In [48]:
import os
import numpy as np
import pandas as pd

In [49]:
conda update scikit-learn

Collecting package metadata (current_repodata.json): ...working... done
Note: you may need to restart the kernel to use updated packages.

Solving environment: ...working... 

Updating scikit-learn is constricted by 

anaconda -> requires scikit-learn==0.21.3=py37h6288b17_0

If you are sure you want an update of your package either try `conda update --all` or install a specific version of the package you want using `conda install <pkg>=<version>`

done

## Package Plan ##

  environment location: C:\Users\utilisateur\Anaconda3

  added / updated specs:
    - scikit-learn


The following packages will be downloaded:

    package                    |            build
    ---------------------------|-----------------
    backports.functools_lru_cache-1.6.1|     pyhd3eb1b0_0          12 KB
    conda-4.9.2                |   py37haa95532_0         2.9 MB
    conda-package-handling-1.7.2|   py37h76e460a_0         724 KB
    future-0.18.2              |           py37_1         646 KB
    ---

In [52]:
import sklearn
print('The scikit-learn version is {}.'.format(sklearn.__version__))

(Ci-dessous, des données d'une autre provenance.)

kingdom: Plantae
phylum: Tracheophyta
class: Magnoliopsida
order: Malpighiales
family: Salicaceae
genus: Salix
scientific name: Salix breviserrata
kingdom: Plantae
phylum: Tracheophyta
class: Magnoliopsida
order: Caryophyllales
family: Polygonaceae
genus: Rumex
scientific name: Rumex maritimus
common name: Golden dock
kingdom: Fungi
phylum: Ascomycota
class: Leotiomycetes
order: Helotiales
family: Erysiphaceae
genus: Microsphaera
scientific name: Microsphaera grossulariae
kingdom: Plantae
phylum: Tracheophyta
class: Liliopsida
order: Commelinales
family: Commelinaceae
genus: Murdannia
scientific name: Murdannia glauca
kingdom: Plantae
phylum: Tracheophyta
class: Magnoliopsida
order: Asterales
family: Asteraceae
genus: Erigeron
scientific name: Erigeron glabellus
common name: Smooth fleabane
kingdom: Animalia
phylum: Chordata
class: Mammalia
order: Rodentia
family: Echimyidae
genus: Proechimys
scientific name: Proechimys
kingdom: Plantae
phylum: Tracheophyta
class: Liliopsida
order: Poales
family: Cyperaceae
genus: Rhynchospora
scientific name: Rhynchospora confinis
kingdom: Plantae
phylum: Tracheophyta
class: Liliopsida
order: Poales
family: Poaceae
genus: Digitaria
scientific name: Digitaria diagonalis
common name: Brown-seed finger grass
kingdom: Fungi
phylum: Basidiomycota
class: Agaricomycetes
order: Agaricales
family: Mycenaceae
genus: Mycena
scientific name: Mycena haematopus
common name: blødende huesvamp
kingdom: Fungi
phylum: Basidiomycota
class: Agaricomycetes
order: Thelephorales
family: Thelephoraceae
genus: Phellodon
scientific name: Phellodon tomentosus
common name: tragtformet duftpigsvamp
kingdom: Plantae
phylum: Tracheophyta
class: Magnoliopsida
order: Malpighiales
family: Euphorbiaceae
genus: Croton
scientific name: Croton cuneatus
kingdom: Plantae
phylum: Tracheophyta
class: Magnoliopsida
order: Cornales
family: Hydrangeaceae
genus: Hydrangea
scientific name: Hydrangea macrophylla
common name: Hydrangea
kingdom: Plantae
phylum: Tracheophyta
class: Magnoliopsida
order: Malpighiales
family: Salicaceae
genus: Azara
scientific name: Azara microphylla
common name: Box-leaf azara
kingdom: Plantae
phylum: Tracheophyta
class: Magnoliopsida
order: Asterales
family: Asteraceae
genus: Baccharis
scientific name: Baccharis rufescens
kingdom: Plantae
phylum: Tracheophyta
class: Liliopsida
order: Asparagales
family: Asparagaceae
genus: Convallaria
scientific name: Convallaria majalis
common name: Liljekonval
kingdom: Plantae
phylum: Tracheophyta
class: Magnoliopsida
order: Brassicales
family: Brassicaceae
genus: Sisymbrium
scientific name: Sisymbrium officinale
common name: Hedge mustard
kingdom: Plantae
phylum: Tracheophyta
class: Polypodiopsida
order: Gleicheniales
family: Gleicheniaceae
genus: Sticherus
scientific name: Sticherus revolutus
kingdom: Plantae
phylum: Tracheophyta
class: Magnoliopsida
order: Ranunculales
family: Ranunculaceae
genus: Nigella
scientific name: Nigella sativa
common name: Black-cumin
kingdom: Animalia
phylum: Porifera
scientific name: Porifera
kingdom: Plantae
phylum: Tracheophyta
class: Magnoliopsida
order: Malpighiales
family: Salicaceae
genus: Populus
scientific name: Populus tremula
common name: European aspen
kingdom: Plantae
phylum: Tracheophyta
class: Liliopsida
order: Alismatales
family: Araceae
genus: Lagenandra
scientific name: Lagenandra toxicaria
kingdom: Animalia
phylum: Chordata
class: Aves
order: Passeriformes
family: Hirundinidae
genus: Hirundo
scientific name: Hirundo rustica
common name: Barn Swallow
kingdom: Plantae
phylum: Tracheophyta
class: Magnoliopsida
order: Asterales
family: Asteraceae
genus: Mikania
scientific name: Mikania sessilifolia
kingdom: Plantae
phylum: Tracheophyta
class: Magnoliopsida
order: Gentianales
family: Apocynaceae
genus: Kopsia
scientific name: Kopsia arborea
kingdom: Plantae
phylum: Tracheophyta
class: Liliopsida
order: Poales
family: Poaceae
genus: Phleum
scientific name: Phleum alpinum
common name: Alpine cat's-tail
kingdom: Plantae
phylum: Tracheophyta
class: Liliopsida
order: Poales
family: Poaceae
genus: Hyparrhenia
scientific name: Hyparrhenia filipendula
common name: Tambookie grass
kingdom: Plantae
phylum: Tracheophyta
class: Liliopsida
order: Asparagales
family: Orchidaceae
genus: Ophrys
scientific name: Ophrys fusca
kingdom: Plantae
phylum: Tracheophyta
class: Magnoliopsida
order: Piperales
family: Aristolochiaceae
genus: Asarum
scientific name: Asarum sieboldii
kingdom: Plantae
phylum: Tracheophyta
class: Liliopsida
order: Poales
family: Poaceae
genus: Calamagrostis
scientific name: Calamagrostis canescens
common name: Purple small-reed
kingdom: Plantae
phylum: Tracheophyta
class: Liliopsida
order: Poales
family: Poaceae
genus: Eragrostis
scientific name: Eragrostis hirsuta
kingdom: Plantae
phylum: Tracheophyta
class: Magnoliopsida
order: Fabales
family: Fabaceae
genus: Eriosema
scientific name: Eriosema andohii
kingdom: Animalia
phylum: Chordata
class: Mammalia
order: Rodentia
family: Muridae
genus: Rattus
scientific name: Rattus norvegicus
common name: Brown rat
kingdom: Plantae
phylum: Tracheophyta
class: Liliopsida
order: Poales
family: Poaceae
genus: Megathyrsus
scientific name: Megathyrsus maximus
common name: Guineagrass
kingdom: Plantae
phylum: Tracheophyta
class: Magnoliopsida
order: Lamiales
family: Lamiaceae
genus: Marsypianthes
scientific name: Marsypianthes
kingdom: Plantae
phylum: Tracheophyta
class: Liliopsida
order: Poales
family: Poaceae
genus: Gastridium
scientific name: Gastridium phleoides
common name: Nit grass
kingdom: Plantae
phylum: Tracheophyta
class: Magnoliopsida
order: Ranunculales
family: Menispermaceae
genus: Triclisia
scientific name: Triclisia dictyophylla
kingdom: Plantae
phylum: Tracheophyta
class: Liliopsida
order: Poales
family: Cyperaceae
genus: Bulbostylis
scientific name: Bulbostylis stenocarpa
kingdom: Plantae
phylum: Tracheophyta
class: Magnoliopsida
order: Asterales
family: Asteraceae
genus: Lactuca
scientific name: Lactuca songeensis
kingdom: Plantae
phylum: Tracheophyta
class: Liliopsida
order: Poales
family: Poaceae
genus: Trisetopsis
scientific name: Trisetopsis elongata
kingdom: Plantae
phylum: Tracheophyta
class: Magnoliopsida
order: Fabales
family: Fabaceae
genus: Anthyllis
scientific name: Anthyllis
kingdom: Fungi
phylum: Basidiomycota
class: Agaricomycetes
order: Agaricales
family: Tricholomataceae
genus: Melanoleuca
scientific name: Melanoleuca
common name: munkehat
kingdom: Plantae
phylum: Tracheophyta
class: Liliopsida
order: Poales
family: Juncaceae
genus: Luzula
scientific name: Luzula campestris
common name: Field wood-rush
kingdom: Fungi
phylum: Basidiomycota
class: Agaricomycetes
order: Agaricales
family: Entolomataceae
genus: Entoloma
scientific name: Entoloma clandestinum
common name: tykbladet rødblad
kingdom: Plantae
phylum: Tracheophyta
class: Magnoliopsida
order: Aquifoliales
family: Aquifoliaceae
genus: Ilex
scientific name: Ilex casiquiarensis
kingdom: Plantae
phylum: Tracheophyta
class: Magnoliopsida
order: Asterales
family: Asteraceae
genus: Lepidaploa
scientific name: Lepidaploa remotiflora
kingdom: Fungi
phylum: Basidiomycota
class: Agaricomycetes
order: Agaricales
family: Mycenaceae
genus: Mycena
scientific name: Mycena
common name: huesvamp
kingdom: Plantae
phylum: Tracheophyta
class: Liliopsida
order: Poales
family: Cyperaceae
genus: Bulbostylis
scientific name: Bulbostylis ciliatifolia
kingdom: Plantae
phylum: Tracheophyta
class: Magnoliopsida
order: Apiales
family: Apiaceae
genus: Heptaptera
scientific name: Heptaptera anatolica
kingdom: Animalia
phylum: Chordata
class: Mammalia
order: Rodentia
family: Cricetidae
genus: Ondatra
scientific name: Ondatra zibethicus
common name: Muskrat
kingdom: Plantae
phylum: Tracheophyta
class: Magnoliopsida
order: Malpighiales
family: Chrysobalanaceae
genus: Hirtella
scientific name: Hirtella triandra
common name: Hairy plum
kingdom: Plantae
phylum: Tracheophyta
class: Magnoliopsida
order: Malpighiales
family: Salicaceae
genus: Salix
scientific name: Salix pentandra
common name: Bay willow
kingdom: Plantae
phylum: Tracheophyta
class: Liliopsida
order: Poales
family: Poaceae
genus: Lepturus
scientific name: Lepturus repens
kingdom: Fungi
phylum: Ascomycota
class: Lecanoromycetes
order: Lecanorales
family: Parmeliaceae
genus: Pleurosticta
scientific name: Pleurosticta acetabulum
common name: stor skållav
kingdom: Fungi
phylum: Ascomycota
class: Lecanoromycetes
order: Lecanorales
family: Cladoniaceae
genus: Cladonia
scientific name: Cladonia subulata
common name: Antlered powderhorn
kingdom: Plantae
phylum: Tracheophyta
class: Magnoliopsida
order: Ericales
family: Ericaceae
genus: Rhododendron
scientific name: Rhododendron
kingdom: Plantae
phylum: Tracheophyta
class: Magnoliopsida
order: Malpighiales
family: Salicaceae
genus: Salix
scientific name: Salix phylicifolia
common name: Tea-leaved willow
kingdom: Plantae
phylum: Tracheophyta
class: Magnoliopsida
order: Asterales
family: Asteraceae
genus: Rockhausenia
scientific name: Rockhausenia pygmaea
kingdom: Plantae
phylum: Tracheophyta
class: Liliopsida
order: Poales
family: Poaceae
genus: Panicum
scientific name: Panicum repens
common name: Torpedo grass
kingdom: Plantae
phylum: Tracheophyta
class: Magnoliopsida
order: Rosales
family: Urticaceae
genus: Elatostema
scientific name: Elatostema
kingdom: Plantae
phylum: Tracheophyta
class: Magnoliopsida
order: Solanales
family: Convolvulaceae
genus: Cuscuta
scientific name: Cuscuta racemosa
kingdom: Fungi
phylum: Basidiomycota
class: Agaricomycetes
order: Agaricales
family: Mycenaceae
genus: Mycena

The scikit-learn version is 0.22.1.


# 1. Charger le dataset avec les fichier CSV

In [53]:
# télécharger
df_train = pd.read_csv("Data/df_train.csv")
df_test = pd.read_csv("Data/df_test.csv")

df_train.dropna(inplace=True)
df_test.dropna(inplace=True)

In [5]:
print(df_train.shape, df_test.shape)

(16737, 6) (4201, 6)


# 2. prepocessing

In [35]:
from nltk.tokenize import RegexpTokenizer
from nltk.stem.snowball import FrenchStemmer
from nltk.corpus import stopwords

def process(input_text):
    # Create a regular expression tokenizer
    tokenizer = RegexpTokenizer(r'\w+')

    # Get the list of stop words 
    stop_words = stopwords.words('french')
    
    # Tokenize the input string
    tokens = tokenizer.tokenize(input_text.lower())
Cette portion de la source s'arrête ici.